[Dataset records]
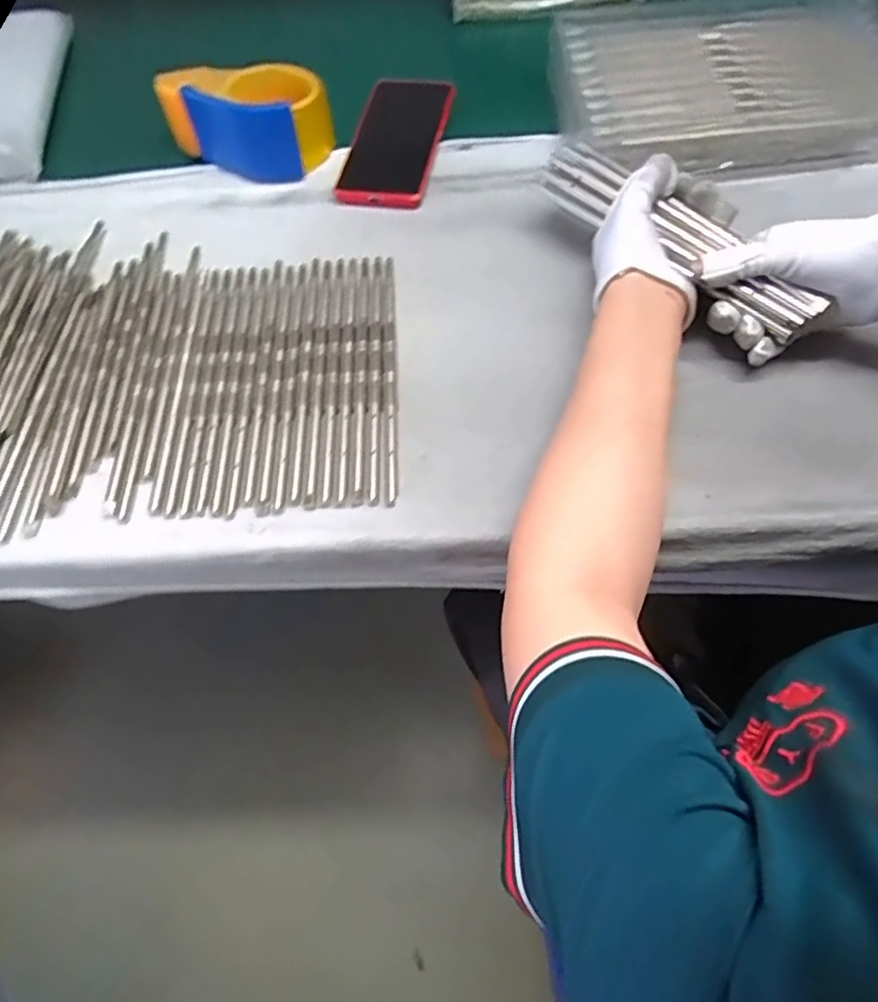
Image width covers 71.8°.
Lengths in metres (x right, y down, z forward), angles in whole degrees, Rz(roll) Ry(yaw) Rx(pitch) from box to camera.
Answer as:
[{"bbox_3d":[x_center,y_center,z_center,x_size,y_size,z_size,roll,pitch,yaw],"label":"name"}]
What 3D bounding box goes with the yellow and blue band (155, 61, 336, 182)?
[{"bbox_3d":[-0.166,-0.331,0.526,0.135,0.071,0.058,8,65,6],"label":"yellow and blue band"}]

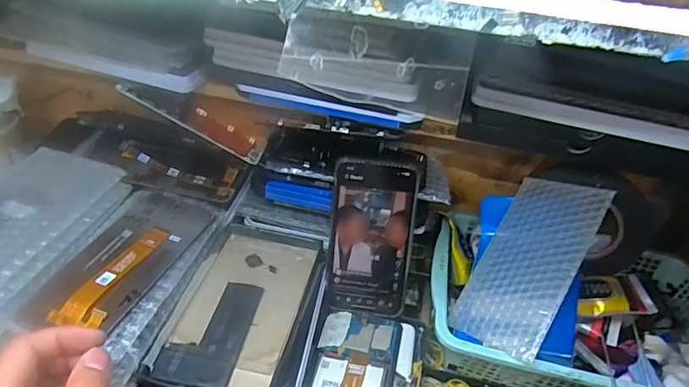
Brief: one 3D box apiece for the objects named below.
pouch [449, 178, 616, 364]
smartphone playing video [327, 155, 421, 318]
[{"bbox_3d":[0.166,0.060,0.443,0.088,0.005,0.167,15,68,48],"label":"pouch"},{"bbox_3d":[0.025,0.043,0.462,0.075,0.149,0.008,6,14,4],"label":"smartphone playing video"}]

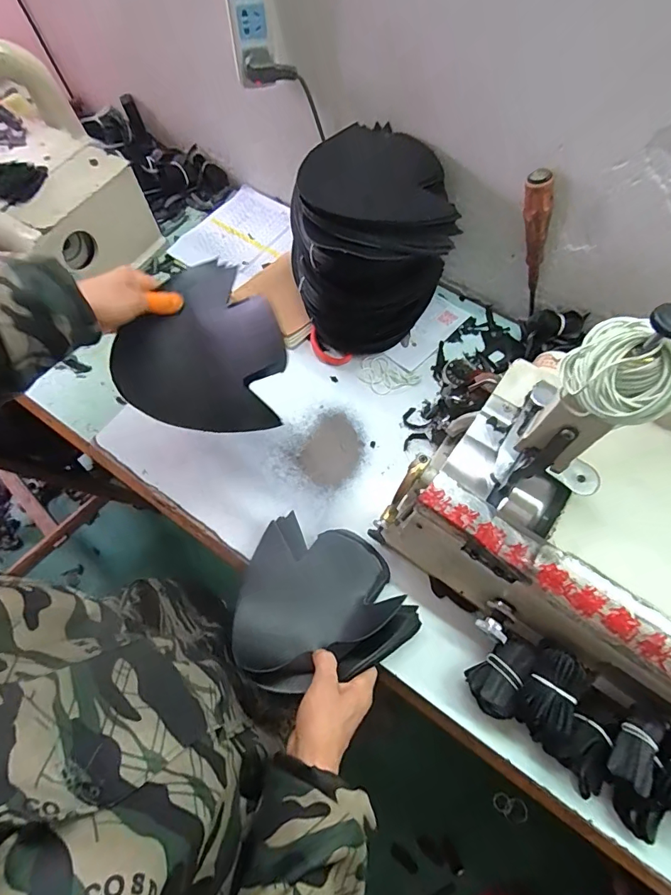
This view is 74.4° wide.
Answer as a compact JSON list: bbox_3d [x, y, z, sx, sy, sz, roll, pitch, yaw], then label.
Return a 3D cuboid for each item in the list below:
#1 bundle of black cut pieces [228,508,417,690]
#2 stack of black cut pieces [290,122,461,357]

→ ASSIGNMENT:
The entries are to be reproduced exactly, excluding any pictures they contain.

→ RESPONSE AREA:
Image width covers 71.8°.
Lengths in metres (x right, y down, z forward), angles in whole degrees, Rz(roll) Ry(yaw) Rx(pitch) from box to camera.
Answer as:
[{"bbox_3d":[x_center,y_center,z_center,x_size,y_size,z_size,roll,pitch,yaw],"label":"name"}]
What 3D bounding box goes with the yellow and blue band (155, 61, 336, 182)?
[{"bbox_3d":[-0.166,-0.331,0.526,0.135,0.071,0.058,8,65,6],"label":"yellow and blue band"}]

Brief: one 3D box apiece for the objects named below.
pouch [449, 178, 616, 364]
smartphone playing video [327, 155, 421, 318]
[{"bbox_3d":[0.166,0.060,0.443,0.088,0.005,0.167,15,68,48],"label":"pouch"},{"bbox_3d":[0.025,0.043,0.462,0.075,0.149,0.008,6,14,4],"label":"smartphone playing video"}]

This view is 74.4° wide.
Answer as a compact JSON list: bbox_3d [x, y, z, sx, sy, sz, roll, pitch, yaw], then label.
Return a 3D cuboid for each item in the list below:
#1 bundle of black cut pieces [228,508,417,690]
#2 stack of black cut pieces [290,122,461,357]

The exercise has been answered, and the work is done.